Trapani, indagati gli equipaggi di Msf «Dissero ai migranti: non collaborate»
Le accuse alla Ong. La Guardia Costiera libica riporta a Tripoli una nave con 300 migranti. Dal 1 gennaio i migranti sbarcati in Italia sono stati 44mila
ROMA Alcuni membri dell’equipaggio di una nave di «Medici senza Frontiere» avrebbero soccorso migranti senza avvisare la guardia Costiera italiana. E avrebbero poi convinto gli stranieri a non rispondere alle domande della polizia, il cosiddetto «debriefing» che avviene dopo lo sbarco. Per questo sono adesso indagati per favoreggiamento dell’immigrazione clandestina. La conferma arriva dal procuratore di Trapani Ambrogio Cartosio che, pur senza mai citare il nome della Ong, in audizione di fronte alla commissione Difesa del Senato afferma: «Abbiamo indagini che coinvolgono non le Ong come tali, ma persone fisiche appartenenti alle Ong. Non risultano contatti telefonici diretti tra persone in Libia e le Ong». E in questo modo ridimensiona anche le affermazioni del suo collega di Catania Carmelo Zuccaro che aveva scatenato le polemiche parlando di «rapporti tra trafficanti e Organizzazioni non governative», pur specificando di non avere prove. E ieri, per la prima volta, una nave di una Ong — la Sea Watch — è stata intercettata dalla Guardia Costiera libica che ha riportato a Tripoli circa 300 migranti. Per il Viminale si tratta della dimostrazione che «l’accordo siglato a febbraio comincia a funzionare».
Il soccorso della «Dignity-One»
«Ci risulta che le Ong hanno fatto qualche intervento di salvataggio in mare anche senza informare la nostra Guardia costiera», dice Cartosio. E poi aggiunge: «La loro presenza in un determinato fazzoletto di mare, costituisce un elemento indiziario forte per dire che sono al corrente che in quel tratto di mare arriveranno imbarcazioni. Ma esso solo non è un elemento incisivo per determinare il reato dell’immigrazione clandestina».
Tra le operazioni sospette effettuate dalle organizzazioni c’è quella del 25 giugno 2016 quando la nave «Dignity One» di «Medici senza frontiere» sarebbe entrata in acque libiche fermandosi a 7 miglia dalla costa per prendere a bordo 390 migranti. Le relazioni di servizio stilate dalla «Task Force» in servizio a Trapani su altri salvataggi avrebbero evidenziato alcune «anomalie».

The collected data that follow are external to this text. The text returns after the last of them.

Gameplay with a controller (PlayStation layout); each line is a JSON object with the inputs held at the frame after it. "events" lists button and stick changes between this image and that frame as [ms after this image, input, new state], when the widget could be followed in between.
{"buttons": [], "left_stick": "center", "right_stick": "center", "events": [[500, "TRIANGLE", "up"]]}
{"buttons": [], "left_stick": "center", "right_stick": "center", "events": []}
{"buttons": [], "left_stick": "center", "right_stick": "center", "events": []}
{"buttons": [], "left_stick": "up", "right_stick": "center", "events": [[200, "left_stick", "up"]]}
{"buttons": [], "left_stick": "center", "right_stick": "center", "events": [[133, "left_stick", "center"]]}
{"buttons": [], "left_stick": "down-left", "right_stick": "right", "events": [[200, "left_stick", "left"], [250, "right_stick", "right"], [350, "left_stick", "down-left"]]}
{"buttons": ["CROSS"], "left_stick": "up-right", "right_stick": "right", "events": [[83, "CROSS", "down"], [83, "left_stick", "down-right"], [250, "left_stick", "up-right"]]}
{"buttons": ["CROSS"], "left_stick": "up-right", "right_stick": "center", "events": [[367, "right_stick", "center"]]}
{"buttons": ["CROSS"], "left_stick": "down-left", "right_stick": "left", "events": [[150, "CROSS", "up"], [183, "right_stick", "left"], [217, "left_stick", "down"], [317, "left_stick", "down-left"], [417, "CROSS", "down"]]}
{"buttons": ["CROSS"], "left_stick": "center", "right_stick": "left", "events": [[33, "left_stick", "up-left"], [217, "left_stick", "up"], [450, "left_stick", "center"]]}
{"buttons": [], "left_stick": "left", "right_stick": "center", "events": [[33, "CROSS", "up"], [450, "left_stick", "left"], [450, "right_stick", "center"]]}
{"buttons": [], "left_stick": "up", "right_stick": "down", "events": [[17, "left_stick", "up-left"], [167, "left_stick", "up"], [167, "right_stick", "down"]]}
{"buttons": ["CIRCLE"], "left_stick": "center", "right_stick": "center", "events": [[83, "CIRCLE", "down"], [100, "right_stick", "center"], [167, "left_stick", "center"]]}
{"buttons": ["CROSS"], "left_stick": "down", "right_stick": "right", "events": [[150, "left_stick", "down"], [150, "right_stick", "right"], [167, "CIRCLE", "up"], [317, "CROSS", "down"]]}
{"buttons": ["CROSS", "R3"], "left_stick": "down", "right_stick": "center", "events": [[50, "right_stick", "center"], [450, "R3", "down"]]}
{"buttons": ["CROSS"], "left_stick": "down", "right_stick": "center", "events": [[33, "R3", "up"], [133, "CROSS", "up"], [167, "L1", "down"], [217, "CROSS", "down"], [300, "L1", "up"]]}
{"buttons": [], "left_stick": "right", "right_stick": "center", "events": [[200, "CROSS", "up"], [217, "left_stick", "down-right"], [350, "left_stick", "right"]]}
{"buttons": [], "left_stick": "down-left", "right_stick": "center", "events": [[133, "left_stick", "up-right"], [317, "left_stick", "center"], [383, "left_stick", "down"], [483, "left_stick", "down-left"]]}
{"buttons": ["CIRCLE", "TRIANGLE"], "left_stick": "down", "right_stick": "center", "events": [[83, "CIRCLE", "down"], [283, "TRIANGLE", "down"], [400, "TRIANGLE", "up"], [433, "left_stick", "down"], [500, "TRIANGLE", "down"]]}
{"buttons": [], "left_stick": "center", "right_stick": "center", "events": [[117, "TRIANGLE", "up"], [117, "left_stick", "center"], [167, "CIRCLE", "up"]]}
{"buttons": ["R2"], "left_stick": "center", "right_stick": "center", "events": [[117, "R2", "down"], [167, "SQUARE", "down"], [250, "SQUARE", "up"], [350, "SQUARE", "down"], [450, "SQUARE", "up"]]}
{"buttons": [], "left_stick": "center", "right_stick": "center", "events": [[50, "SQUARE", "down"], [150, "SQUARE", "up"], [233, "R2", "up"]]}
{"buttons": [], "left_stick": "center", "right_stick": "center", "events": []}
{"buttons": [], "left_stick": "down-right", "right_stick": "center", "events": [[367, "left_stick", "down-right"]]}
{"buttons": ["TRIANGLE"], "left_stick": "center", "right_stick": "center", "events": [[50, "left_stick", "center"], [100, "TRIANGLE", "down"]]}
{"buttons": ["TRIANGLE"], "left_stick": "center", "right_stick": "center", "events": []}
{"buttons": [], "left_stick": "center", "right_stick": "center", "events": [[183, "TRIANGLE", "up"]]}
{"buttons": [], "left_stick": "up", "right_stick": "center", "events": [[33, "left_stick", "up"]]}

«Non collaborate con la polizia»
Un mese prima, dopo uno sbarco di 317 stranieri sempre dalla «Dignity-One», i poliziotti avevano evidenziato come «i migranti non sono stati molto collaborativi nel fornire informazioni dettagliate circa il viaggio, attribuendo la colpa alla stanchezza e alle ore di viaggio estenuanti». Sono stati gli stessi investigatori ad evidenziare che «a differenza del passato, i migranti soccorsi e trasferiti da navi delle Ong, quando vengono fatti sbarcare nei porti italiani sono restii a cooperare: tale circostanza potrebbe essere il risultati di un «indottrinamento» impartito a bordo al fine di non collaborare con le forze dell’ordine italiane e il personale dell’agenzia Frontex».
Tra i casi citati c’è anche quello di uno sbarco con «la discesa dei minori non accompagnati che secondo il personale di “Medici senza Frontiere” erano circa 100, ma in realtà il personale di bordo inseriva nel gruppo uomini palesemente adulti».
Il rimpatrio a Tripoli
Ieri c’è stata la prima operazione di rimpatrio in Libia concordata con l’Italia. La Guardia Costiera locale ha soccorso in acque internazionali un barcone con a bordo circa 300 persone che avevano inviato due richieste di aiuto alla centrale operativa della Guardia Costiera a Roma. E ha deciso di scortarlo fino al rientro nel porto di Tripoli.
In realtà il mezzo carico di stranieri era stato già avvistato da alcuni aerei e dopo alcuni contatti tra gli ufficiali si è deciso che sarebbero salpate le motovedette libiche proprio per obbligare gli scafisti a fare marcia indietro. Nei prossimi giorni saranno consegnate ai libici altre imbarcazioni e apparecchiature per incrementare il controllo del territorio e tentare di fermare le partenze.